Find every line below where the string "borrow" shows up, and copy those lines.

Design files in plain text

-- Opening Marker --

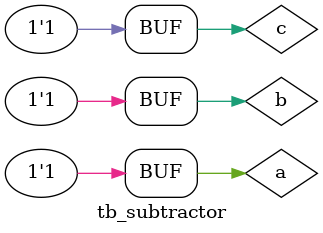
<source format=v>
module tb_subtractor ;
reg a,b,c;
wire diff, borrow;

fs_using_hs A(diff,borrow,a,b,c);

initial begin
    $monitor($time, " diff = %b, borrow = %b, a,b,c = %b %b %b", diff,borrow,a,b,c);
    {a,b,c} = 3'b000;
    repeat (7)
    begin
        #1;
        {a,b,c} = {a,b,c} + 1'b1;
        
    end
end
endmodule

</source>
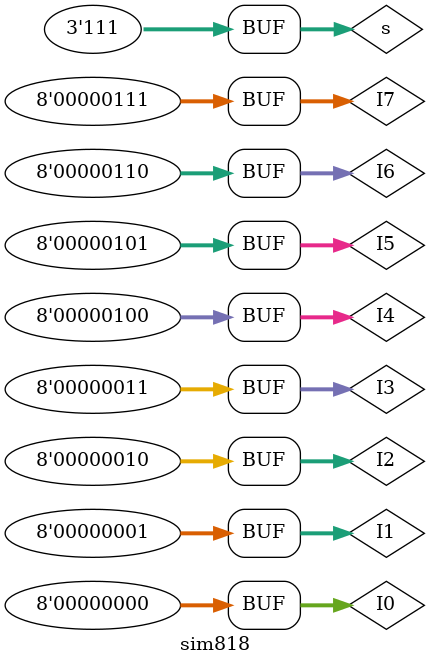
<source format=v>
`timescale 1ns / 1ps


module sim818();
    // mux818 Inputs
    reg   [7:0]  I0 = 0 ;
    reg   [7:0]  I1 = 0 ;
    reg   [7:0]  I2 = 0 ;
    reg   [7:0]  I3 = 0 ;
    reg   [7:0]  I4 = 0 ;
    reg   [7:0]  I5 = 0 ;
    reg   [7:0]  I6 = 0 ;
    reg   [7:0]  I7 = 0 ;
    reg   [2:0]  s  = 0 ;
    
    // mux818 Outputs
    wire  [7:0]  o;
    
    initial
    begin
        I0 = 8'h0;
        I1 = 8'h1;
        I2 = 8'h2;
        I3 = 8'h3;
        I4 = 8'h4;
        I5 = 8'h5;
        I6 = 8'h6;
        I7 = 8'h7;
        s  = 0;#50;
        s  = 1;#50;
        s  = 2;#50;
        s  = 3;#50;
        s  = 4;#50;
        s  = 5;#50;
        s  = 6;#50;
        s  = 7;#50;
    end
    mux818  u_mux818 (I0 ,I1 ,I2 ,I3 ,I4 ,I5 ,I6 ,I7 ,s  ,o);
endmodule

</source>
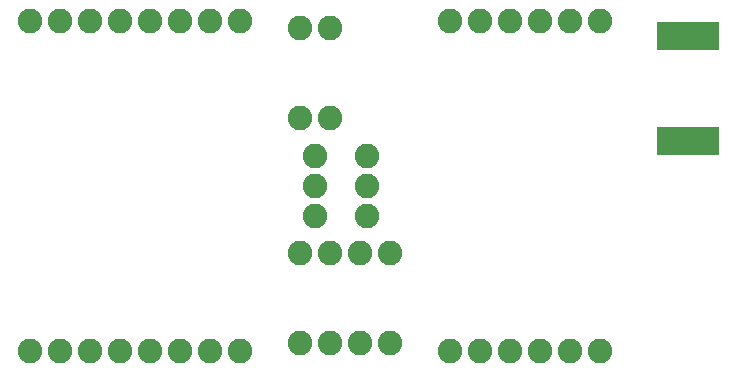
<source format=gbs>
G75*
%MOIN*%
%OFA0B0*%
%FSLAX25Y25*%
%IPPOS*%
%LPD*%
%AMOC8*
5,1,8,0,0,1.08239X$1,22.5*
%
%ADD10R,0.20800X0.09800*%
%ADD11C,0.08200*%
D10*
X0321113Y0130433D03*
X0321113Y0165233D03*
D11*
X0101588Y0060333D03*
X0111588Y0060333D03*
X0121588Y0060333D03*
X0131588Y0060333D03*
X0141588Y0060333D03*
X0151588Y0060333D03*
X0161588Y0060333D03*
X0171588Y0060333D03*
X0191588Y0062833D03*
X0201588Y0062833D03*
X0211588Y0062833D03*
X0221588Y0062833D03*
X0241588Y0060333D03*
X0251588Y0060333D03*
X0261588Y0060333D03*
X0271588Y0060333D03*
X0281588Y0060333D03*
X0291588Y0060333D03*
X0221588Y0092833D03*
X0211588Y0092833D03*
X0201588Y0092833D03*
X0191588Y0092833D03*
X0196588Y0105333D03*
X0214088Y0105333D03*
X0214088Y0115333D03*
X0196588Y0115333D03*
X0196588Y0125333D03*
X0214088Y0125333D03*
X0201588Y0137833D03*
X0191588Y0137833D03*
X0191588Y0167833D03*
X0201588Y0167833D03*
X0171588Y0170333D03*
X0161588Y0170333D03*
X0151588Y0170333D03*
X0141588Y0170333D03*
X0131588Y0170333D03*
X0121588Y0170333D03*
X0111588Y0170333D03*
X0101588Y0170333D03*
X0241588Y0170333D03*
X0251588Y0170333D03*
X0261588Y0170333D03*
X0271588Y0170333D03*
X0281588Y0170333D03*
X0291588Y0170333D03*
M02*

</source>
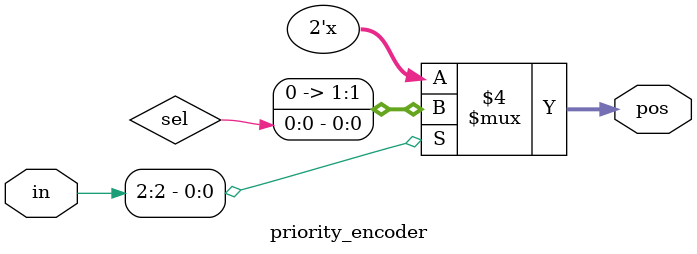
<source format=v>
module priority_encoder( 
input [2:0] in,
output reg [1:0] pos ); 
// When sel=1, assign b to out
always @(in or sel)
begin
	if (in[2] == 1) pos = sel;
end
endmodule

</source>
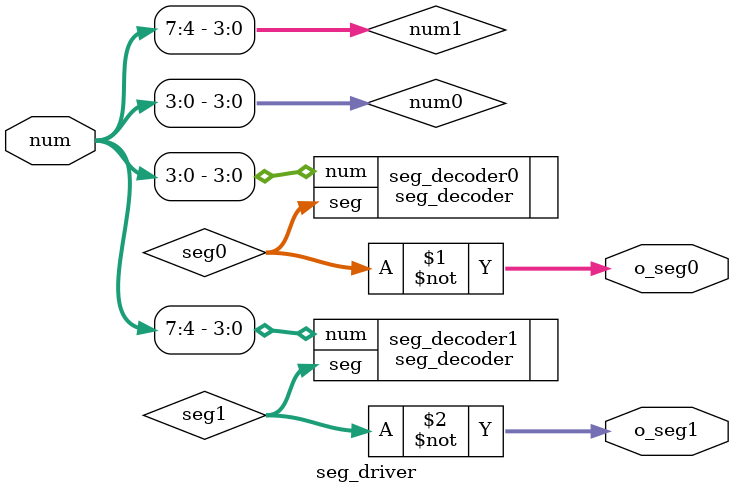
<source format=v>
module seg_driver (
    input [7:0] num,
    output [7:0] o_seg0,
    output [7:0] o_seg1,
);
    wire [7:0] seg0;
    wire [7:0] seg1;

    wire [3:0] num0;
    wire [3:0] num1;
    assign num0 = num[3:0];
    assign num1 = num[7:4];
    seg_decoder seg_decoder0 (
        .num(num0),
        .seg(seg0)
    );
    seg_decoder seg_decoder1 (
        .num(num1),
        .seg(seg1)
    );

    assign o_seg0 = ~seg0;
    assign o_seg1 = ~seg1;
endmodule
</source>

-- Closing Marker --

-- Solution to this problem --
wire diff, borrow;
fs_using_hs A(diff,borrow,a,b,c);
    $monitor($time, " diff = %b, borrow = %b, a,b,c = %b %b %b", diff,borrow,a,b,c);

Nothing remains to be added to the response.